:: DIRECTIONS ::
Locate every line in the records that contains the string "What" and copy each such line.

:: DATA EXCERPTS ::
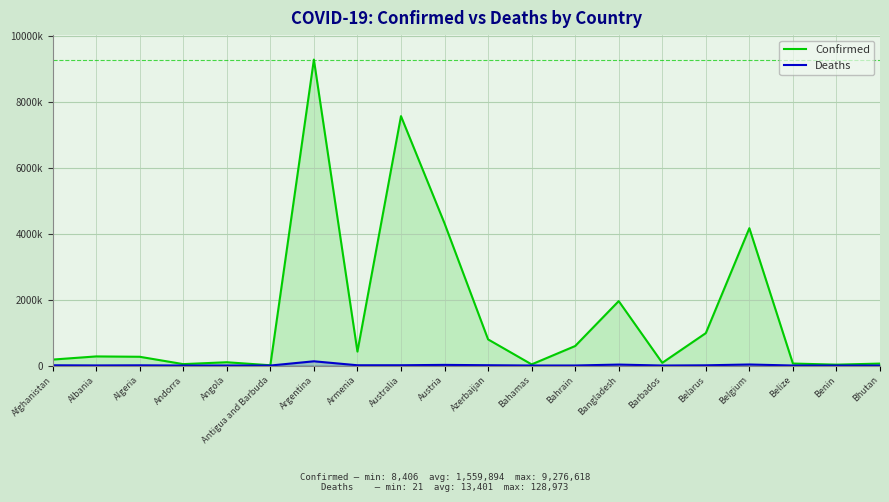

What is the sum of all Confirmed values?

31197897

* * *

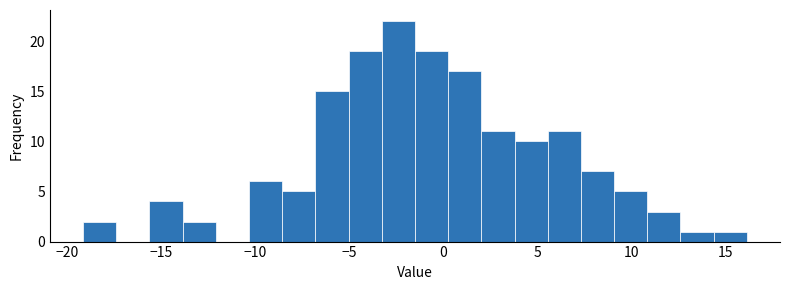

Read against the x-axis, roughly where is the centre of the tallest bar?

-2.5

* * *

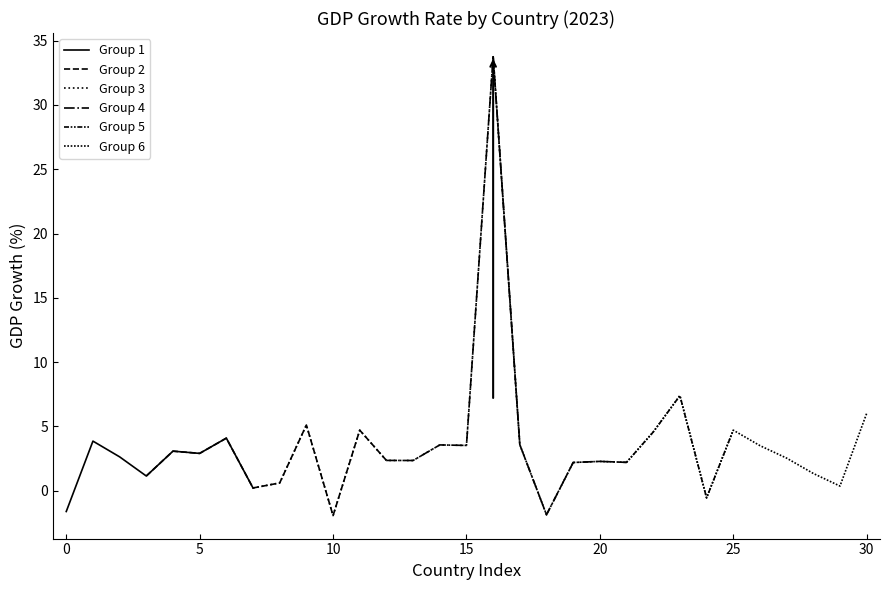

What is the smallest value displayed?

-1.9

:: ANSWER BOX ::
What is the sum of all Confirmed values?
What is the smallest value displayed?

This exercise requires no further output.